Énoncé:
Recopie la partie de l'extrait sur le traumatisme qui commence à « Les stratégies pour » et se termine à « pensionnats indiens demeure. ». Échange au passage « stratégies » contre « mesures ».

Passage choisi:
════════════════════
De nombreux chercheurs tentent maintenant d’isoler les conditions externes qui favorisent le traumatisme au sein de populations spécifiques. Ils se concentrent sur des groupes qui ont été historiquement marginalisés économiquement, politiquement et socialement par la culture principale et dominante (voir Préjugés et discrimination au Canada). Un article de recherche récent examine les effets de la discrimination et des événements traumatiques sur le bien-être mental de quatre groupes historiquement marginalisés au Canada: les peuples autochtones, les Noirs, les Juifs et les femmes. Les chercheurs ont constaté que tout type d’intervention ne considérant pas les contextes culturel et social au sein desquels ces groupes vivent risque de contribuer à leur oppression (voir Histoire sociale). Ceci transporte la discussion loin du blâme envers la victime à une discussion qui met à profit les connaissances et les expériences de la communauté de nouvelles manières.
Aller de l’avant
La plupart des théories se concentrent sur les manières socioculturelles, psychologiques et physiologiques dont le traumatisme est transmis entre les générations. D’autres examinent les facteurs externes, incluant le racisme, la discrimination culturelle et la marginalisation économique (voir Autochtones: conditions économiques). Ces dernières théories décrivent le rôle que joue la société dans la perpétuation des impacts intergénérationnels des expériences des pensionnats indiens, quelque chose qui, selon les chercheurs, doit être reconnu afin de briser les cycles du traumatisme.
Les stratégies pour aller de l’avant avec des méthodes d’autonomisation comprennent l’augmentation de l’autonomie gouvernementale et de l’autodétermination (voir Autonomie gouvernementale des Autochtones). Les excuses du gouvernement canadien présentées en 2008 aux survivants des pensionnats indiens gérés par le gouvernement fédéral sont un début, mais le travail pour établir des stratégies qui déstabiliseront l’héritage du système des pensionnats indiens demeure.
════════════════════
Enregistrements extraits

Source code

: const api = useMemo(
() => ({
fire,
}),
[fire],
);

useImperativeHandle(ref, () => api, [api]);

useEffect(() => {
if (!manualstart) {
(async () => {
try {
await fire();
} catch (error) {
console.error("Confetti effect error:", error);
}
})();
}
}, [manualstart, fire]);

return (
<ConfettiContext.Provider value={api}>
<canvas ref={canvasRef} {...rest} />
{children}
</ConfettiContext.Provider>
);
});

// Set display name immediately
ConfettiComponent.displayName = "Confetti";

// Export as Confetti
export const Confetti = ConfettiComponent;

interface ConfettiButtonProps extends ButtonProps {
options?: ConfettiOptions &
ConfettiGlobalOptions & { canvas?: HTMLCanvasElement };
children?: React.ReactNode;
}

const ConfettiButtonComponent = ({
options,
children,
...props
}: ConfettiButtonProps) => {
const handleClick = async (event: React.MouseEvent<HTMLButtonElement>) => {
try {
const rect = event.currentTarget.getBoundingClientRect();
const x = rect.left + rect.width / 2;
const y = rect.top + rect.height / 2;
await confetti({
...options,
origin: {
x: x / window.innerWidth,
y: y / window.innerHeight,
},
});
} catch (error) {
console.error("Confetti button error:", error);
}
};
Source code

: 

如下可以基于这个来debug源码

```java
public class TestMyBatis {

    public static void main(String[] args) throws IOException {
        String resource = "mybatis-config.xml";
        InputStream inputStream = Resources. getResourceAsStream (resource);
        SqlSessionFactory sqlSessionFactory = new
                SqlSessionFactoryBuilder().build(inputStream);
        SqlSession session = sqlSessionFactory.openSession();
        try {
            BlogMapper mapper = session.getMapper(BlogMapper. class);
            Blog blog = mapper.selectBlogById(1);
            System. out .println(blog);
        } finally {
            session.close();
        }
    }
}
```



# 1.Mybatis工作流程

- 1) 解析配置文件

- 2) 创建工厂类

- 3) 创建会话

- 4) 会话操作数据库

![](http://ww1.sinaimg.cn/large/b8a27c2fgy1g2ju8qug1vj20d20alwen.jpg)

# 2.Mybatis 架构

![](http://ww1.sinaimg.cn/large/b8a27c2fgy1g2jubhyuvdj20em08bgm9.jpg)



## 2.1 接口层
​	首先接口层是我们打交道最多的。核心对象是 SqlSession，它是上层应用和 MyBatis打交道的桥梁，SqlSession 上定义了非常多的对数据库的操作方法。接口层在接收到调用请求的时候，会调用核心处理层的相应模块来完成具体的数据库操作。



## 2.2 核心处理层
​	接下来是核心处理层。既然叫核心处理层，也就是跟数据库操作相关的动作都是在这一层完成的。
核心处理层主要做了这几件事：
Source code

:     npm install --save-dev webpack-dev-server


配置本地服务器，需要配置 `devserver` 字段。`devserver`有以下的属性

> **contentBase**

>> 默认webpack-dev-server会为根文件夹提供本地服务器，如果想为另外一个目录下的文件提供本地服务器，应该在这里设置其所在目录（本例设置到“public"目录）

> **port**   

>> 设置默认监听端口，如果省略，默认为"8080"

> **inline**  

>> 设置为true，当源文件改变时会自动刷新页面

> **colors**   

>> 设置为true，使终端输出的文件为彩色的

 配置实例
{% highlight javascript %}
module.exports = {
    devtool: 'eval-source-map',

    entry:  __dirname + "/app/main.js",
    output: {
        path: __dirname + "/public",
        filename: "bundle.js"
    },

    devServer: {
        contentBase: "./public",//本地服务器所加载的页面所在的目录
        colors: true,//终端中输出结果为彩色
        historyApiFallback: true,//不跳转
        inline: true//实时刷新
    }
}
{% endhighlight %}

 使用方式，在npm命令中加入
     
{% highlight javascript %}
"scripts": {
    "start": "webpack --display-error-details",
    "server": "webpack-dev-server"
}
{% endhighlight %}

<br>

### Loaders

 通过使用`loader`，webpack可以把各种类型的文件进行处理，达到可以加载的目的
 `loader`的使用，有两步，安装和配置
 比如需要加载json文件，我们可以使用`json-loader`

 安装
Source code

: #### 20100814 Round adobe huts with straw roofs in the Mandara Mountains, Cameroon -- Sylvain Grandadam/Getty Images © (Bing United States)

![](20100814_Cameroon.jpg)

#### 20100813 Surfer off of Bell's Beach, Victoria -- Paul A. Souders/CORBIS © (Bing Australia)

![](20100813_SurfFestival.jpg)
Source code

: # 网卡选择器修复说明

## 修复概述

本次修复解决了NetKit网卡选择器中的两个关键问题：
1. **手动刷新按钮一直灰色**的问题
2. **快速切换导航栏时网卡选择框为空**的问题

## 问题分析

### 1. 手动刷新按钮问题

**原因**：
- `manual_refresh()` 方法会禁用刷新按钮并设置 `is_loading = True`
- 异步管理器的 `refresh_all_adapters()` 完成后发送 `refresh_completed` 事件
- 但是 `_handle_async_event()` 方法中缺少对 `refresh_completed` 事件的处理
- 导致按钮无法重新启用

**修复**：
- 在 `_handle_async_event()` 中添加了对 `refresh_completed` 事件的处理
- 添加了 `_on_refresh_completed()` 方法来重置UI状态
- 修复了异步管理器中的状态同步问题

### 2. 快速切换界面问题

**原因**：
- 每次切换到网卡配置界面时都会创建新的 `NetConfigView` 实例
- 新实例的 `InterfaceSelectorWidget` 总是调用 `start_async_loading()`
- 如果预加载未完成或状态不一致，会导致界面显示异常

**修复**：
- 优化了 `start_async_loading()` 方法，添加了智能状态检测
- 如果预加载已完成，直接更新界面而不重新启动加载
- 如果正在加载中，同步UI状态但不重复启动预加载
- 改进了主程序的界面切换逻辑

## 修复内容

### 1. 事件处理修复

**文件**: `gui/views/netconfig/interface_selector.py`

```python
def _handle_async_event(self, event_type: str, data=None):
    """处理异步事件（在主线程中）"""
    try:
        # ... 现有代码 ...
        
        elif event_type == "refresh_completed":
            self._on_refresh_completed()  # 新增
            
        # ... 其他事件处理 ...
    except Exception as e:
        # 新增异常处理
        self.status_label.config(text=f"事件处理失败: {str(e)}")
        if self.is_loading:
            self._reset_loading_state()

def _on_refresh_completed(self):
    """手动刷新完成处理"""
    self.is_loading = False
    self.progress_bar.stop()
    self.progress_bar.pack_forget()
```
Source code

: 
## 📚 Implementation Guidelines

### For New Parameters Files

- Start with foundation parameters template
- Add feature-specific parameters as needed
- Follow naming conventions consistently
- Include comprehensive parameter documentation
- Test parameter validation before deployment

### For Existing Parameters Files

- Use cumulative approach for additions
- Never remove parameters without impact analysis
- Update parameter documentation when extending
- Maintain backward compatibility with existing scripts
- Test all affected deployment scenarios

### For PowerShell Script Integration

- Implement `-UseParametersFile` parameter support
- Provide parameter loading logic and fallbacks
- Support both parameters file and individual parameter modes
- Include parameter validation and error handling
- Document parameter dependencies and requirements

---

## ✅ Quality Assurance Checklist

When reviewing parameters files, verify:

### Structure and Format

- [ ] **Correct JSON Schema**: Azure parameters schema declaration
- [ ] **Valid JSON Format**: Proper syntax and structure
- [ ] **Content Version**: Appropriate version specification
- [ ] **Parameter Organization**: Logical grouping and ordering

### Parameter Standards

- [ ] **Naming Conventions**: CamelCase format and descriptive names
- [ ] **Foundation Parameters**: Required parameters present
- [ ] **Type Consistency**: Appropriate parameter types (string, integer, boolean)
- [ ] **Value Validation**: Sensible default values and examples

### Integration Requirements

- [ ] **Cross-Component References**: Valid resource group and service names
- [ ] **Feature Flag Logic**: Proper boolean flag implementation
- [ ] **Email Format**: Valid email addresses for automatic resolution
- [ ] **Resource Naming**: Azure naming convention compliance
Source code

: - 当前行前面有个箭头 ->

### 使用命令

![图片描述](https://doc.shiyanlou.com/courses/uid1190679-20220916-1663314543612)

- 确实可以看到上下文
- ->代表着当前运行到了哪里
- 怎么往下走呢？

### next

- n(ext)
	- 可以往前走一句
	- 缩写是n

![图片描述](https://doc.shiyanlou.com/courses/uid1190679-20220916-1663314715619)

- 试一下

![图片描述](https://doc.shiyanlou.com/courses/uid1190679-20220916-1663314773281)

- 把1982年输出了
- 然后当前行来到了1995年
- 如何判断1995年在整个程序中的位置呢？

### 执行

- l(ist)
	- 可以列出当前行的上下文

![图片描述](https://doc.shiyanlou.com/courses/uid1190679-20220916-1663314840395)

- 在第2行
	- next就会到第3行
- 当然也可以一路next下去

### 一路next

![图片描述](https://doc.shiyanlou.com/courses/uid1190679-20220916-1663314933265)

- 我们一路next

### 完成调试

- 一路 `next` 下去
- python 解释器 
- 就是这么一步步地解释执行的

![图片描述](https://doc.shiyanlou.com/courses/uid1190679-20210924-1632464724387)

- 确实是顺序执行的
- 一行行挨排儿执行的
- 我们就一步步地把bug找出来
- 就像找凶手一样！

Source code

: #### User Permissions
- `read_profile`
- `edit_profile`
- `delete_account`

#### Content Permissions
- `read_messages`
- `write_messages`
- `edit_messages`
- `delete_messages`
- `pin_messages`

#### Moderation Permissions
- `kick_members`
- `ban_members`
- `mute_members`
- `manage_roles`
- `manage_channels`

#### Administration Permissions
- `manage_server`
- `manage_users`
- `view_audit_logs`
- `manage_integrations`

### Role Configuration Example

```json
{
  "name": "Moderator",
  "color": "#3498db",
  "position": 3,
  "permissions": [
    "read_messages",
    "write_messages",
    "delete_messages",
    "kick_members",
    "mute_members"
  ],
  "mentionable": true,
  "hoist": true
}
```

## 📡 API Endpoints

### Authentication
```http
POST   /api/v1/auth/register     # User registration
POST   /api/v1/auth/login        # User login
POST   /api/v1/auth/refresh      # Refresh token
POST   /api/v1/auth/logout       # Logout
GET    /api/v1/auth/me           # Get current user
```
════════════════════
Résultat de l'exercice:
Les mesures pour aller de l’avant avec des méthodes d’autonomisation comprennent l’augmentation de l’autonomie gouvernementale et de l’autodétermination (voir Autonomie gouvernementale des Autochtones). Les excuses du gouvernement canadien présentées en 2008 aux survivants des pensionnats indiens gérés par le gouvernement fédéral sont un début, mais le travail pour établir des mesures qui déstabiliseront l’héritage du système des pensionnats indiens demeure.